Researchers at the Centre for Advanced Structural Ceramics at Imperial College London (ICL) cooperated with teams from the University of Warwick, the University of Bath, and the Universidad de Santiago de Compostela to use graphene oxide (GO) and reduced graphene oxide (rGO) together with small amounts of a responsive polymer (a polymer that changes upon activation of a 'chemical switch'), to formulate water based ink or pastes for 3D printing applications.

The scientists say that their formulations sport the required flow and physical properties for 3D printing (namely, the ability to flow through miniature nozzles but set immediately after that), for a technique called direct ink writing (DIW), robocasting or direct write assembly (DWA). This technique is based on the continuous deposition of a filament following a computer design.

Graphene 3D Lab announced that it has received and assembled an industrial scale thermoplastic extruder line, to be used in the production of conductive graphene filament. The equipment has a production capacity of up to 10 kg per hour of 3D printer filament and is now operational. The company states that sales of conductive graphene filament are expected to begin around March 2015.

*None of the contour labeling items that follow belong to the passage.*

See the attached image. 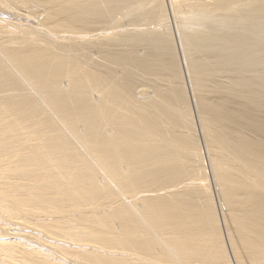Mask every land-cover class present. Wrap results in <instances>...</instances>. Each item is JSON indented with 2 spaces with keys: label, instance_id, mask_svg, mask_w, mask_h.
<instances>
[{
  "label": "bare ground",
  "instance_id": "bare-ground-1",
  "mask_svg": "<svg viewBox=\"0 0 264 264\" xmlns=\"http://www.w3.org/2000/svg\"><path fill=\"white\" fill-rule=\"evenodd\" d=\"M0 264H264V0H0Z\"/></svg>",
  "mask_w": 264,
  "mask_h": 264
},
{
  "label": "rangeland",
  "instance_id": "rangeland-1",
  "mask_svg": "<svg viewBox=\"0 0 264 264\" xmlns=\"http://www.w3.org/2000/svg\"><path fill=\"white\" fill-rule=\"evenodd\" d=\"M177 48V47H176ZM180 64H181V67H182V63L180 62Z\"/></svg>",
  "mask_w": 264,
  "mask_h": 264
}]
</instances>
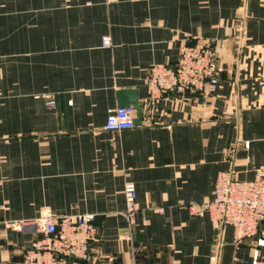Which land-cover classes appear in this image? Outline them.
I'll return each mask as SVG.
<instances>
[{
	"label": "crops",
	"instance_id": "crops-1",
	"mask_svg": "<svg viewBox=\"0 0 264 264\" xmlns=\"http://www.w3.org/2000/svg\"><path fill=\"white\" fill-rule=\"evenodd\" d=\"M191 44L213 47L217 86L148 104L151 66ZM123 89L142 122L107 131ZM261 168L264 0H0V264H21L43 238L8 223L45 212L94 216L82 264H264V222L234 244L231 227L190 208L212 199L218 172L251 180Z\"/></svg>",
	"mask_w": 264,
	"mask_h": 264
},
{
	"label": "built area",
	"instance_id": "built-area-1",
	"mask_svg": "<svg viewBox=\"0 0 264 264\" xmlns=\"http://www.w3.org/2000/svg\"><path fill=\"white\" fill-rule=\"evenodd\" d=\"M101 45L109 47L108 35L101 37ZM218 61L211 45H182L173 66L153 65L145 78L147 103L158 104L168 94L180 97L203 94L218 84ZM42 97L48 108L56 105L51 94ZM136 111L132 107H112L106 110L104 129L129 130L135 127ZM248 144L245 143L246 147ZM125 209L123 215L133 223L139 207L135 202L136 189L132 183L123 187ZM198 207V208H196ZM191 209L207 212L215 225L229 226L233 230V242L239 244L254 236L264 222V169H258L251 180H238L231 171H220L212 188V199L191 204ZM161 213V210H159ZM33 225L43 234L23 251L21 264H82L89 257L90 244L97 232L92 214H65L56 216L45 212L31 221H13L8 226L22 229ZM263 246V240H257ZM255 251L253 257L256 258Z\"/></svg>",
	"mask_w": 264,
	"mask_h": 264
},
{
	"label": "water",
	"instance_id": "water-1",
	"mask_svg": "<svg viewBox=\"0 0 264 264\" xmlns=\"http://www.w3.org/2000/svg\"><path fill=\"white\" fill-rule=\"evenodd\" d=\"M117 107H132L136 111L135 126L140 125L143 117L144 105L138 103L135 90L123 89L117 92Z\"/></svg>",
	"mask_w": 264,
	"mask_h": 264
},
{
	"label": "trees",
	"instance_id": "trees-1",
	"mask_svg": "<svg viewBox=\"0 0 264 264\" xmlns=\"http://www.w3.org/2000/svg\"><path fill=\"white\" fill-rule=\"evenodd\" d=\"M83 262H84V261H83ZM83 262H82V263H83Z\"/></svg>",
	"mask_w": 264,
	"mask_h": 264
}]
</instances>
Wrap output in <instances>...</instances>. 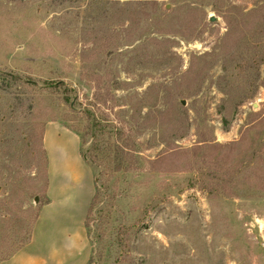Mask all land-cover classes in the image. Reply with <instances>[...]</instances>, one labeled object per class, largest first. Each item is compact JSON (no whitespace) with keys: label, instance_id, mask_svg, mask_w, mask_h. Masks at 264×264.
<instances>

The company relays that it is excited to be making the transition from developing the materials in the research lab to beginning industrial scale production and moving forward to revenue generation. Graphene 3D plans to continue expansion of production capacity in the near future, to accommodate the anticipated growing demand for such materials.

President Obama recently visited Boise State University to take in some of the school's 3D printing technology, as well as the new College of Innovation. Obama went to Boise State’s College of Engineering and the school’s New Product Development Lab, which is a collaboration at the Engineering school and managed by the College of Business and Economics.

Among the various prototypes and 3D printed objects, Obama was exposed to Boise State's work on 3D printing electronics, using flexible, light, and conductive graphene nano-materials, which can be printed in stacks onto small, inexpensive sensors, and resistors.